Today is not a good day. In fact, it's been one of the hardest yet. I made a couple of stupid mistakes in stories over the weekend because I'm so brain-addled.
Apparently, the mind-fog is a symptom of grief. I was quilting last night and I had to rip out seams six times in two hours because I sewed the wrong pieces together. When I came in this morning and discovered I made mistakes, I just fell apart.
Thank God for hospice. I called the bereavement counseling department and a counselor agreed to see me immediately. I was there in 20 minutes and she spent more than an hour with me.
One of the things Kim, the counselor, said was that grief is like walking along the beach and being bowled over by a wave, getting up and walking along and being bowled over again. As time goes on, the interval between waves increases.
She also said grief tends to get worse for a couple of months before it gets better. That explains why I keep feeling worse.
I remember hearing the term "complicated grief" in writing about bereavement and hospice, and Kim said any time a parent loses a child the grief is complicated by the fact that it's against the natural order of things.

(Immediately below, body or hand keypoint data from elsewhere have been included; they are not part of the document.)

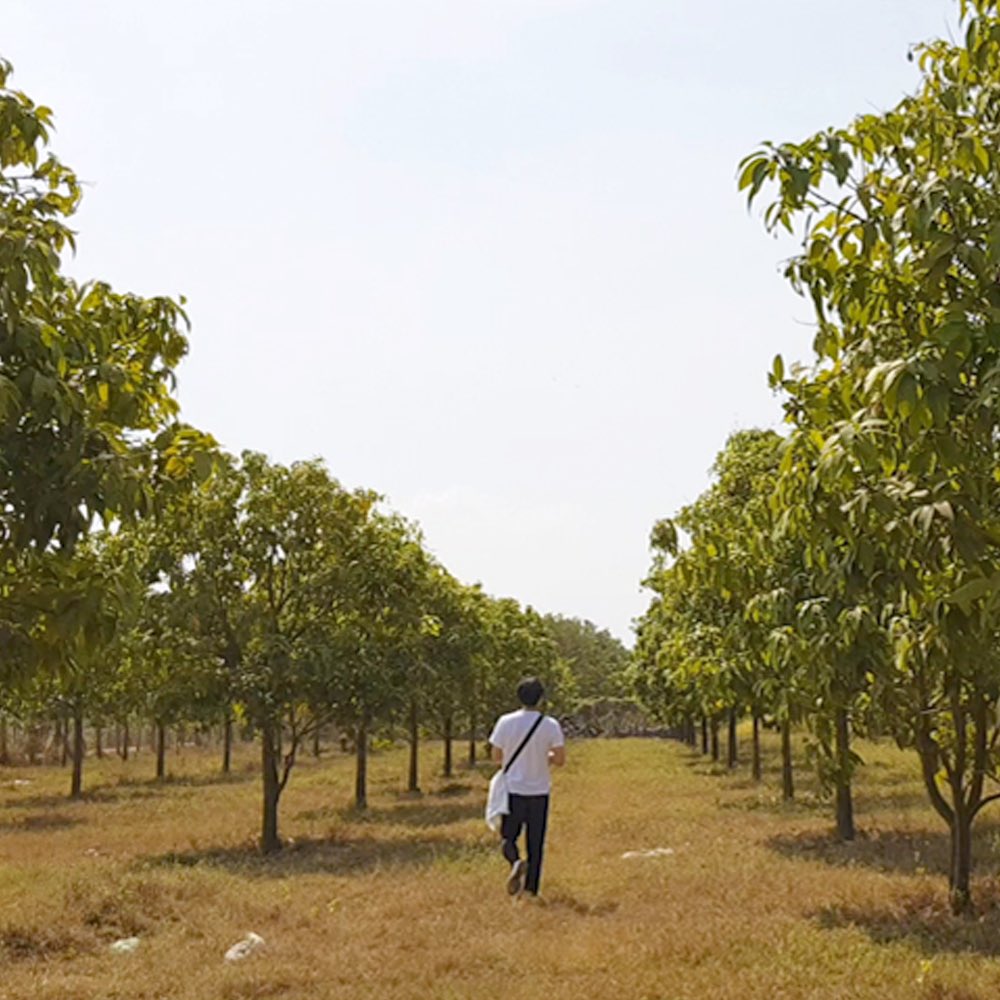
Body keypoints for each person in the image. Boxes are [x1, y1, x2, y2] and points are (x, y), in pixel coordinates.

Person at [489, 676, 566, 899]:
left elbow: (496, 757)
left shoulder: (505, 722)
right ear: (540, 698)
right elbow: (560, 759)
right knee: (536, 843)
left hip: (513, 791)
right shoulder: (550, 725)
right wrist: (546, 756)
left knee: (508, 838)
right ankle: (531, 890)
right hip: (539, 792)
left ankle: (515, 862)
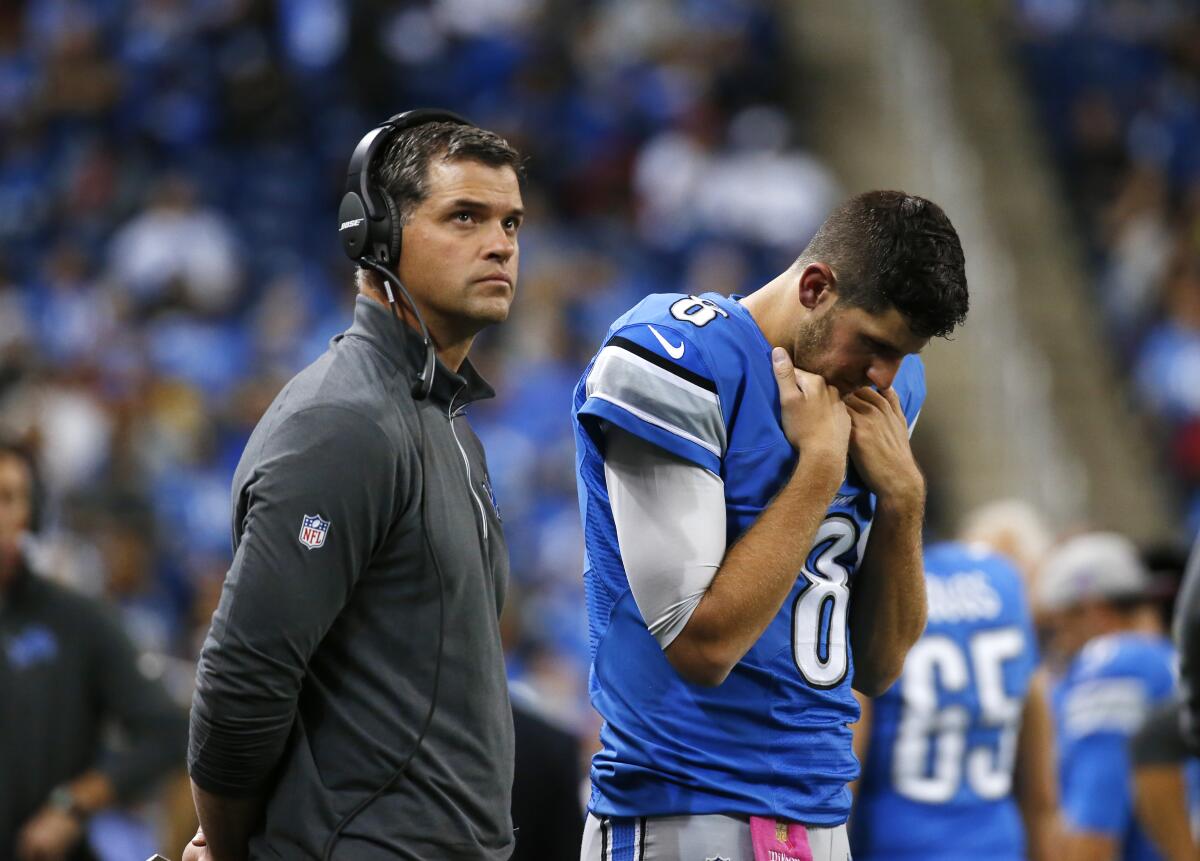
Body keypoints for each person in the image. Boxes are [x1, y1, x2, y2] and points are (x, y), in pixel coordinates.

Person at [571, 190, 969, 860]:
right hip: (684, 804)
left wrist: (904, 502)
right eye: (873, 343)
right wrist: (817, 467)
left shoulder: (887, 387)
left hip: (819, 811)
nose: (883, 377)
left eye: (903, 354)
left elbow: (880, 666)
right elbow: (704, 647)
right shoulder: (676, 355)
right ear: (815, 286)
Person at [184, 112, 525, 860]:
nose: (500, 243)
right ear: (371, 235)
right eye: (464, 216)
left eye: (510, 221)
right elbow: (243, 677)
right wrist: (237, 848)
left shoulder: (442, 419)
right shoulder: (343, 423)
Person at [0, 440, 188, 861]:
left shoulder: (76, 621)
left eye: (11, 498)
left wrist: (73, 803)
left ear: (30, 514)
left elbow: (167, 730)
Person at [850, 537, 1060, 861]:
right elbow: (1040, 787)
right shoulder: (1004, 582)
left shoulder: (886, 580)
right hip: (997, 843)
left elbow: (848, 756)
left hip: (899, 840)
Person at [1038, 532, 1178, 861]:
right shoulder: (1164, 660)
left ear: (1094, 613)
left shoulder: (1117, 663)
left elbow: (1094, 832)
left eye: (1058, 628)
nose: (1057, 644)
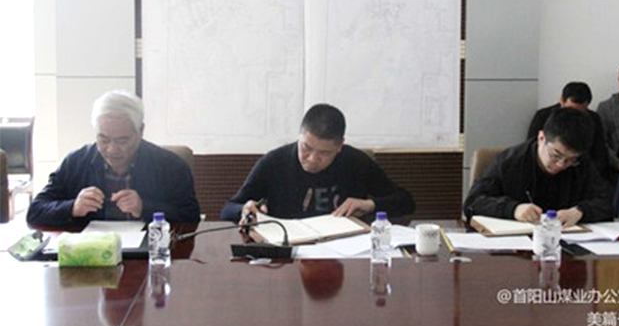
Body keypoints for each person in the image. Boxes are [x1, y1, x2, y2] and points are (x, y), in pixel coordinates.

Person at [27, 90, 201, 227]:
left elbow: (191, 216)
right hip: (90, 254)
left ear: (140, 131)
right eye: (103, 140)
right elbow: (35, 211)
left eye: (122, 141)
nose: (111, 149)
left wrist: (144, 207)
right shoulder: (76, 162)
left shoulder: (170, 166)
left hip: (148, 253)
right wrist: (72, 207)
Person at [220, 103, 415, 225]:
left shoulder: (356, 162)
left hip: (344, 252)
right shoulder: (273, 162)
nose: (312, 159)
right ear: (300, 135)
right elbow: (228, 209)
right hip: (287, 253)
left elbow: (406, 202)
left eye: (324, 153)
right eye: (306, 147)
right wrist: (244, 209)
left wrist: (369, 205)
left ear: (339, 146)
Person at [464, 108, 612, 227]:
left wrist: (581, 212)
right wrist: (513, 209)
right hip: (516, 246)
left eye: (570, 160)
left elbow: (606, 201)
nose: (561, 164)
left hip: (565, 243)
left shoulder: (581, 163)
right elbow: (473, 202)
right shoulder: (509, 162)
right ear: (541, 138)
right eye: (556, 155)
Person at [527, 82, 609, 182]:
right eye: (570, 109)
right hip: (546, 170)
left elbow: (600, 153)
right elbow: (532, 147)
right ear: (562, 100)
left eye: (580, 112)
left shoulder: (593, 119)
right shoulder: (543, 116)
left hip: (581, 171)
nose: (574, 115)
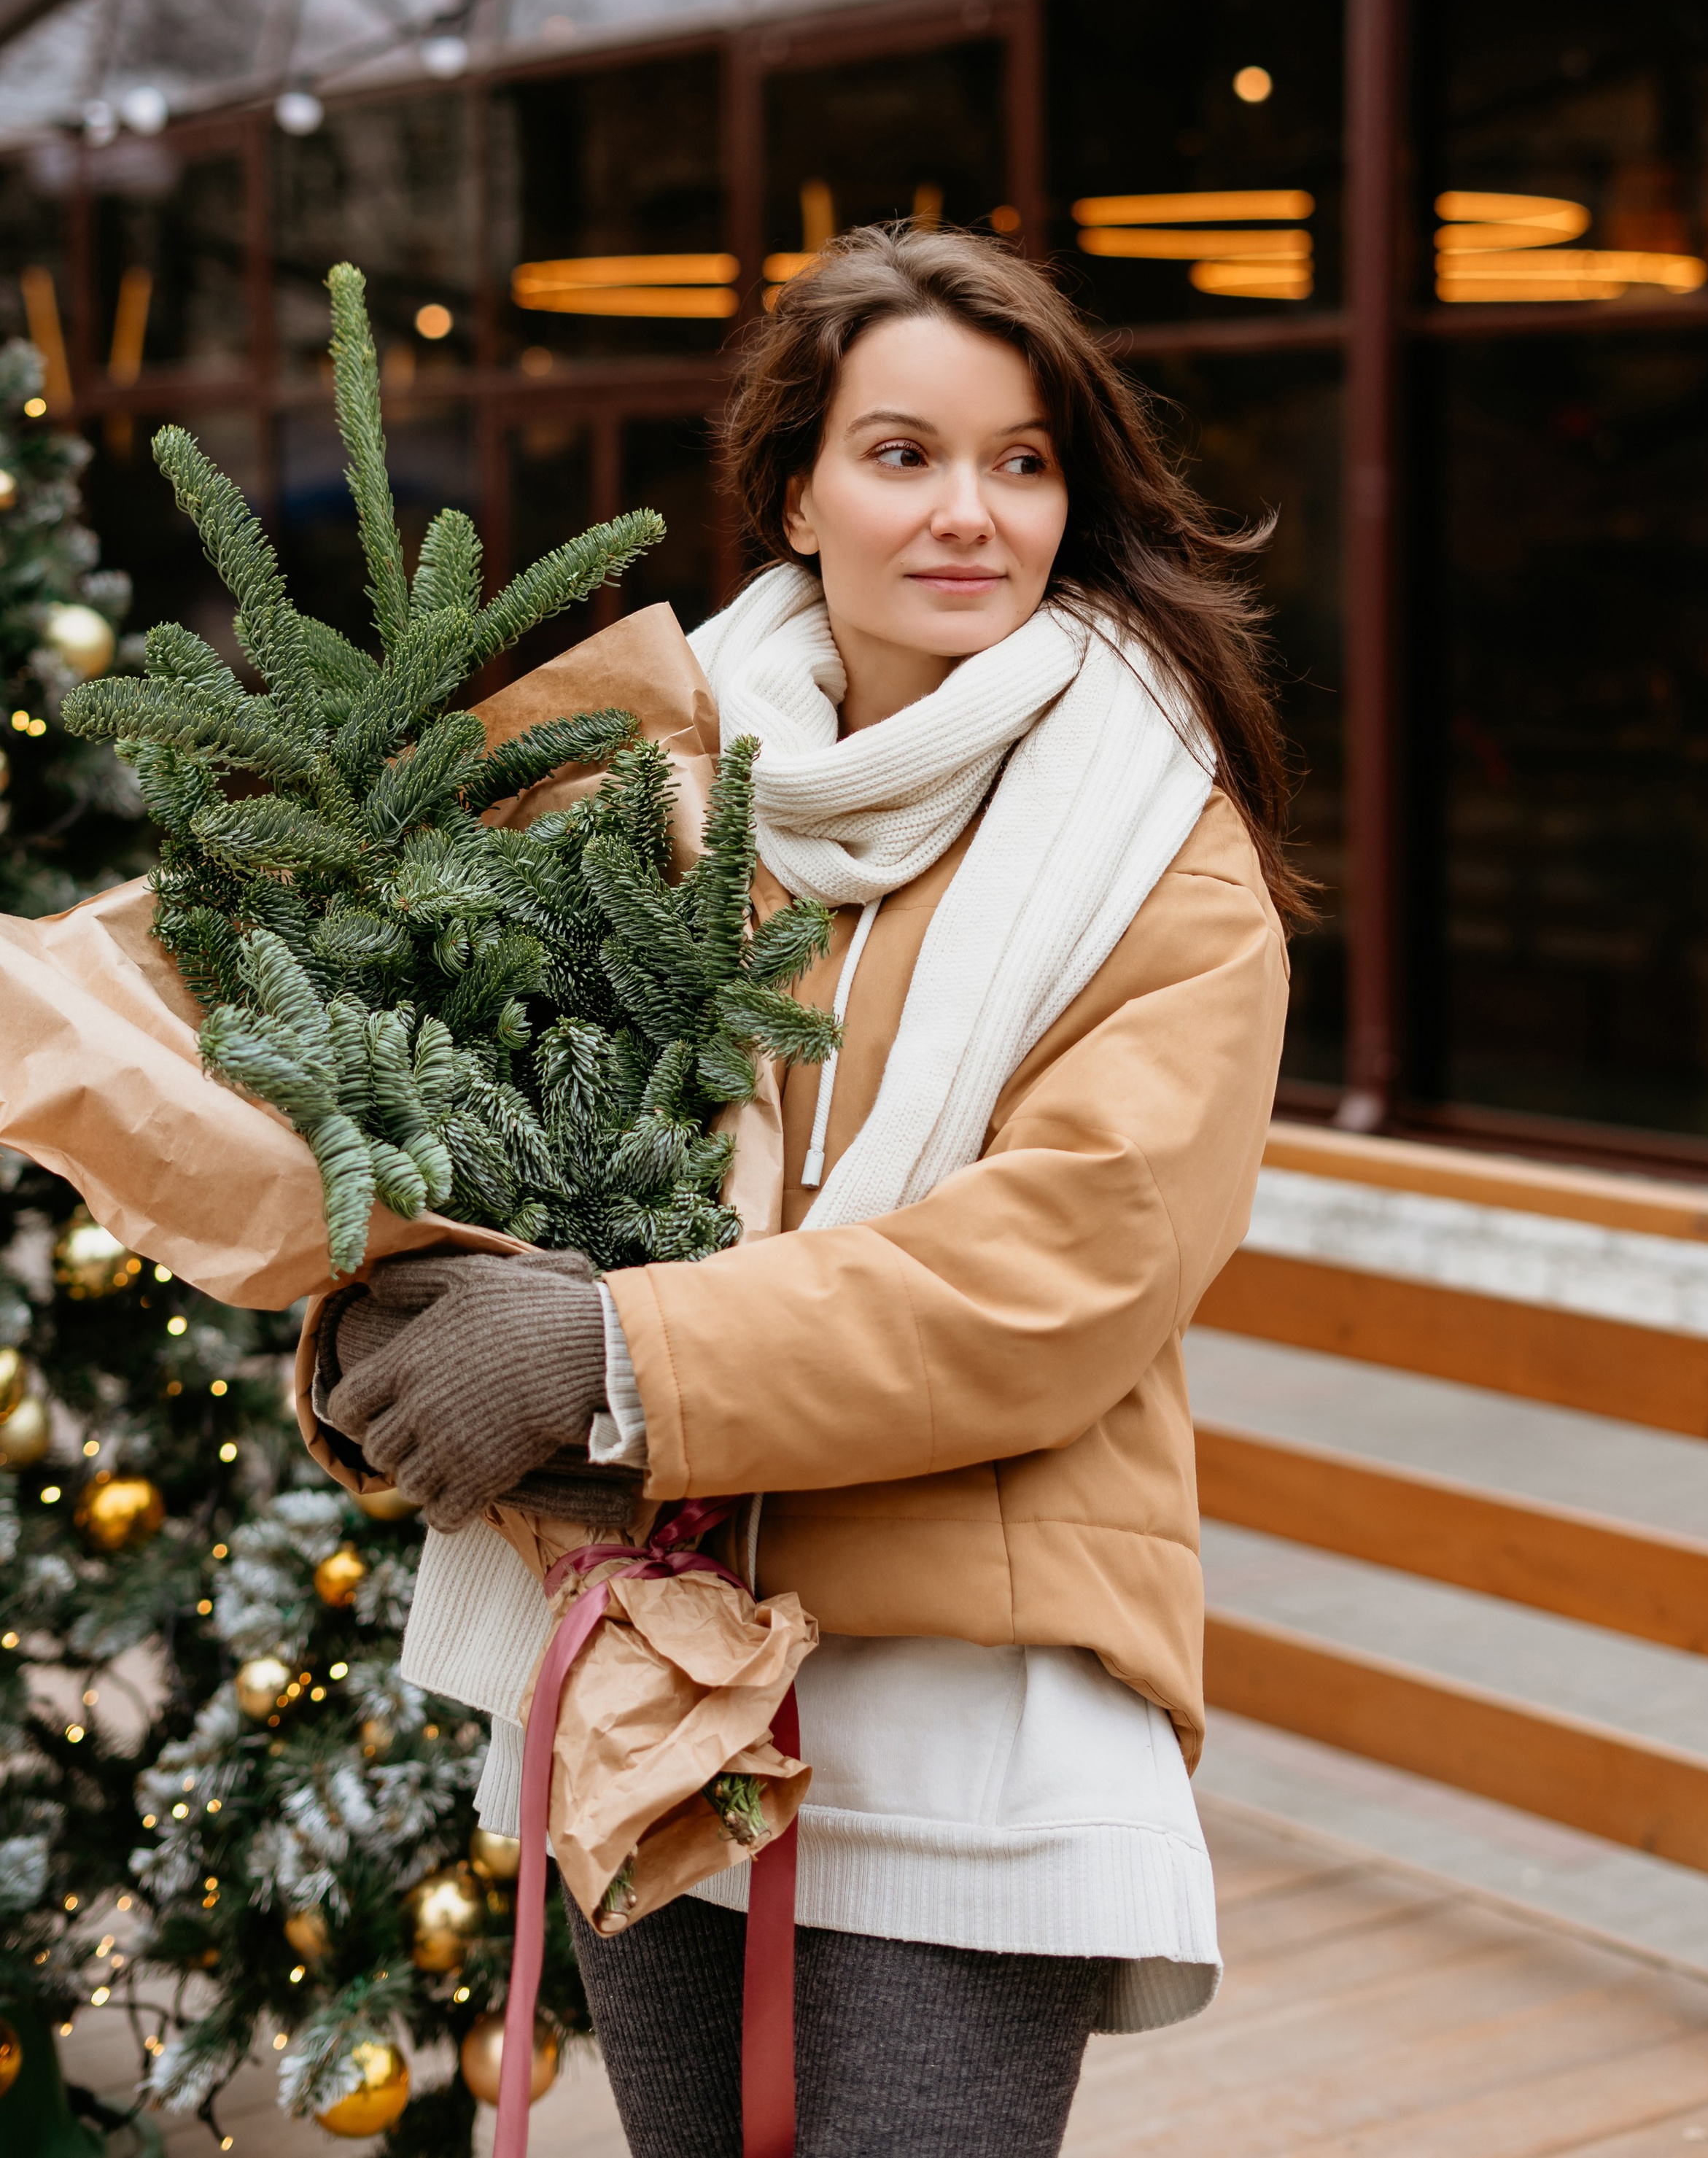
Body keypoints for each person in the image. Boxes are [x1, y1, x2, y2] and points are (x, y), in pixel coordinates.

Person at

Mine is complicated by the frustration and anger I feel over the way Michael was ignored by the doctors at Memorial Health in Savannah. I've been trying to get the hospital to talk to me about developing a policy around failure to treat, but they keep blowing me off. They're afraid I'll sue, even though I've said I won't if they work with me. An apology would be a start, but hospitals are afraid to apolpgize. They just circle the wagons.
There was a piece in the New York Times yesterday about how some doctors and hospitals are apologizing for mistakes and that lawsuits decline when they do that.
No duh, as Mike used to say. Just admit that my son was treated poorly. The fact that you admit it means there's a level of remorse. Believe me, that would make me feel so much better. Instead, you build walls and tell me you're looking into it. All that says to me is that your ethics are lacking. If you don't know it's immoral to not treat someone with a complete colon blockage, you deserve to be sued. And it shouldn't take two months to figure it out. It's all right there in his records. ... "patient can't afford a colonoscopy" ... "Couldn't get scope beyond narrowing in colon. Patient's wife had stepped out for a moment. Patient should call."
They sent him home with no instructions to call and no word that they couldn't even finish the test. That's in the records and they still won't acknowledge it. You bet my grief is complicated by frustration and anger.